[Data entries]
——

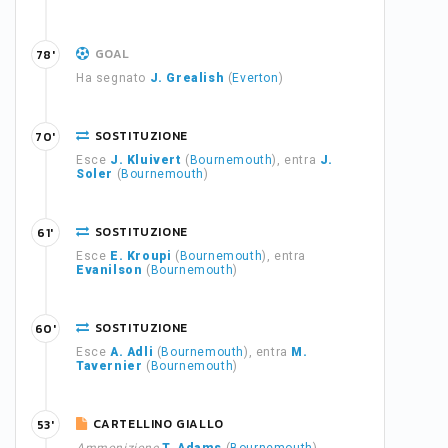
GOAL
78'
Ha segnato
J. Grealish
(
Everton
)
SOSTITUZIONE
70'
Esce
J. Kluivert
(
Bournemouth
), entra
J.
Soler
(
Bournemouth
)
SOSTITUZIONE
61'
Esce
E. Kroupi
(
Bournemouth
), entra
Evanilson
(
Bournemouth
)
SOSTITUZIONE
60'
Esce
A. Adli
(
Bournemouth
), entra
M.
Tavernier
(
Bournemouth
)
CARTELLINO GIALLO
53'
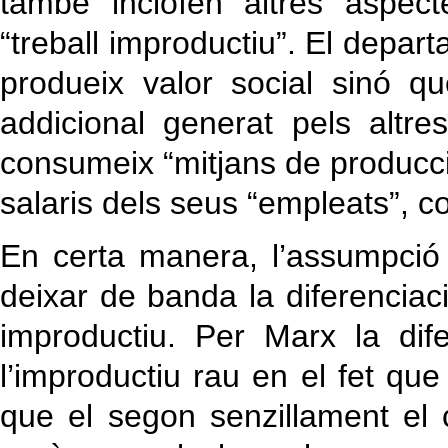
també incloïen altres aspec
“treball improductiu”. El departam
produeix valor social sinó q
addicional generat pels altr
consumeix “mitjans de producció
salaris dels seus “empleats”, 
En certa manera, l’assumpció 
deixar de banda la diferenciaci
improductiu. Per Marx la dife
l’improductiu rau en el fet qu
que el segon senzillament el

——

Copy out every line of text in the material above, character for character. Leave out the picture markers.

# Exercise result:
GOAL
78'
Ha segnato
J. Grealish
(
Everton
)
SOSTITUZIONE
70'
Esce
J. Kluivert
(
Bournemouth
), entra
J.
Soler
(
Bournemouth
)
SOSTITUZIONE
61'
Esce
E. Kroupi
(
Bournemouth
), entra
Evanilson
(
Bournemouth
)
SOSTITUZIONE
60'
Esce
A. Adli
(
Bournemouth
), entra
M.
Tavernier
(
Bournemouth
)
CARTELLINO GIALLO
53'
també incloïen altres aspec
“treball improductiu”. El departam
produeix valor social sinó q
addicional generat pels altr
consumeix “mitjans de producció
salaris dels seus “empleats”, 
En certa manera, l’assumpció 
deixar de banda la diferenciaci
improductiu. Per Marx la dife
l’improductiu rau en el fet qu
que el segon senzillament el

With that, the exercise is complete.